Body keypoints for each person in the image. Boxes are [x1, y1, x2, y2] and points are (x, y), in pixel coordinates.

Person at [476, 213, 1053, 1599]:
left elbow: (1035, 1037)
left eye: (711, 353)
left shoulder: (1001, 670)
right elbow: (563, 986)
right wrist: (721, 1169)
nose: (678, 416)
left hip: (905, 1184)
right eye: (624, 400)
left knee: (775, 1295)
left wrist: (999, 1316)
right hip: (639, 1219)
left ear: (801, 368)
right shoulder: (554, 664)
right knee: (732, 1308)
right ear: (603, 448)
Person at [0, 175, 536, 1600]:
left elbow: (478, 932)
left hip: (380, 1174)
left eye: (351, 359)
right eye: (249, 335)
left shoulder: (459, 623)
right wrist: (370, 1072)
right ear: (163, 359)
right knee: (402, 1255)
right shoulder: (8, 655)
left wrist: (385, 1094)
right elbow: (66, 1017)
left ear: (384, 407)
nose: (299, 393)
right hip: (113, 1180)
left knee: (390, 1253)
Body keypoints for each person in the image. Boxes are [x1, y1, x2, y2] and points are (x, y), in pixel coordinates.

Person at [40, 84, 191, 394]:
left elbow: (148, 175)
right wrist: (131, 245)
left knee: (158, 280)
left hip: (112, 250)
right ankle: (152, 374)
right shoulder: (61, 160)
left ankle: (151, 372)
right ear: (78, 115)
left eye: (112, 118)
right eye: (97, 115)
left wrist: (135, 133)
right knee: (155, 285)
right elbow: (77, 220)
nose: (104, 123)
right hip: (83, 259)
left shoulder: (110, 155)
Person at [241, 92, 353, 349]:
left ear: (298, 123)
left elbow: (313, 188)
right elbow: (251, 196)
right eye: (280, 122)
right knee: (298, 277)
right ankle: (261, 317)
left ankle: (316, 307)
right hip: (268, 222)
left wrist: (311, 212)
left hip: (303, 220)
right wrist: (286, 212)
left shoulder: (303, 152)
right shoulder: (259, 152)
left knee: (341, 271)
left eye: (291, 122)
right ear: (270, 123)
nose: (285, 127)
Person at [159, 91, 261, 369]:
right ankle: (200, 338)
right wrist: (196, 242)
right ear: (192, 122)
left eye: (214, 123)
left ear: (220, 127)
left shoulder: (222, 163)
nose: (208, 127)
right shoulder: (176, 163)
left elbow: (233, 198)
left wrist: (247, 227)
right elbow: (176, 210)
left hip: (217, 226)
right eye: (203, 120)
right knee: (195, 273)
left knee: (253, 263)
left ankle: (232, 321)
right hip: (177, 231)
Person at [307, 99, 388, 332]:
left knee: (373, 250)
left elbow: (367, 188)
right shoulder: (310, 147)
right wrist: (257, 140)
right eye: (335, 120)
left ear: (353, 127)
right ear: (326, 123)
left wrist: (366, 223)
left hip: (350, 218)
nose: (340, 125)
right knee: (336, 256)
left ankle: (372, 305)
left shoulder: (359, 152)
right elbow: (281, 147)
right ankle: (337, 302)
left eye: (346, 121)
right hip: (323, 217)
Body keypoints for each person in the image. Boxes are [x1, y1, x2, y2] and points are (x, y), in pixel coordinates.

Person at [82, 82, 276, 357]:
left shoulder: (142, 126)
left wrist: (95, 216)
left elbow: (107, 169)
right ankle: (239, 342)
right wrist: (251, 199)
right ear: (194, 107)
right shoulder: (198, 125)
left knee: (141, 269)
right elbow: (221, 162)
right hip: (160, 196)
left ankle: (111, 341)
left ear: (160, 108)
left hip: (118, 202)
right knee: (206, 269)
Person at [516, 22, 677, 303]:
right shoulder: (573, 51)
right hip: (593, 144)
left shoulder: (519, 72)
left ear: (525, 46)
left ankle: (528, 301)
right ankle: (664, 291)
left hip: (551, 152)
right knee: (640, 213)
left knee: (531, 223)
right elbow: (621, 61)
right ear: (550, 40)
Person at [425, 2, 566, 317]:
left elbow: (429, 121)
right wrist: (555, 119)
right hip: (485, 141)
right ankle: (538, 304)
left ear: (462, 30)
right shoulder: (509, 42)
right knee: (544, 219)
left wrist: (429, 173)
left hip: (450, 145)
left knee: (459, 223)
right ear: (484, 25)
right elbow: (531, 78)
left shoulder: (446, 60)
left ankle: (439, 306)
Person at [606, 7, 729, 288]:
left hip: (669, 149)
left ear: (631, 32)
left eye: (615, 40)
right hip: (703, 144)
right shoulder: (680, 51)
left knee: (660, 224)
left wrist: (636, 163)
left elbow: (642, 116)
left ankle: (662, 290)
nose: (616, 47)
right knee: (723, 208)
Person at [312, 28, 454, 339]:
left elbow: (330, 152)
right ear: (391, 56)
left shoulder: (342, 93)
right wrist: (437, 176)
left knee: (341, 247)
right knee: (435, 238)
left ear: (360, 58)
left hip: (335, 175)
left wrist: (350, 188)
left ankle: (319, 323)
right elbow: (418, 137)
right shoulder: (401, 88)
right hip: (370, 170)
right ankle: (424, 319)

※ ※ ※

* **WHAT IS NEEDED**
Up to and including the line with "left shoulder: (303, 152)", print every line of the material above, starting from its first line, exactly.

* **SOLUTION FOR THIS EXERCISE**
Body keypoints for each person in the image. Boxes are [x1, y1, x2, y2] and points are (x, y), in pixel coordinates.

Person at [476, 213, 1053, 1599]:
left elbow: (1035, 1037)
left eye: (711, 353)
left shoulder: (1001, 670)
right elbow: (563, 986)
right wrist: (721, 1169)
nose: (678, 416)
left hip: (905, 1184)
right eye: (624, 400)
left knee: (775, 1295)
left wrist: (999, 1316)
right hip: (639, 1219)
left ear: (801, 368)
right shoulder: (554, 664)
right knee: (732, 1308)
right ear: (603, 448)
Person at [0, 175, 536, 1600]:
left elbow: (478, 932)
left hip: (380, 1174)
left eye: (351, 359)
right eye: (249, 335)
left shoulder: (459, 623)
right wrist: (370, 1072)
right ear: (163, 359)
right knee: (402, 1255)
right shoulder: (8, 655)
left wrist: (385, 1094)
right elbow: (66, 1017)
left ear: (384, 407)
nose: (299, 393)
right hip: (113, 1180)
left knee: (390, 1253)
Body keypoints for each person in the image. Boxes are [x1, y1, x2, y2] and points are (x, y), in pixel coordinates.

Person at [40, 84, 191, 394]:
left elbow: (148, 175)
right wrist: (131, 245)
left knee: (158, 280)
left hip: (112, 250)
right ankle: (152, 374)
right shoulder: (61, 160)
left ankle: (151, 372)
right ear: (78, 115)
left eye: (112, 118)
right eye: (97, 115)
left wrist: (135, 133)
right knee: (155, 285)
right elbow: (77, 220)
nose: (104, 123)
right hip: (83, 259)
left shoulder: (110, 155)
Person at [241, 92, 353, 349]:
left ear: (298, 123)
left elbow: (313, 188)
right elbow: (251, 196)
right eye: (280, 122)
right knee: (298, 277)
right ankle: (261, 317)
left ankle: (316, 307)
right hip: (268, 222)
left wrist: (311, 212)
left hip: (303, 220)
right wrist: (286, 212)
left shoulder: (303, 152)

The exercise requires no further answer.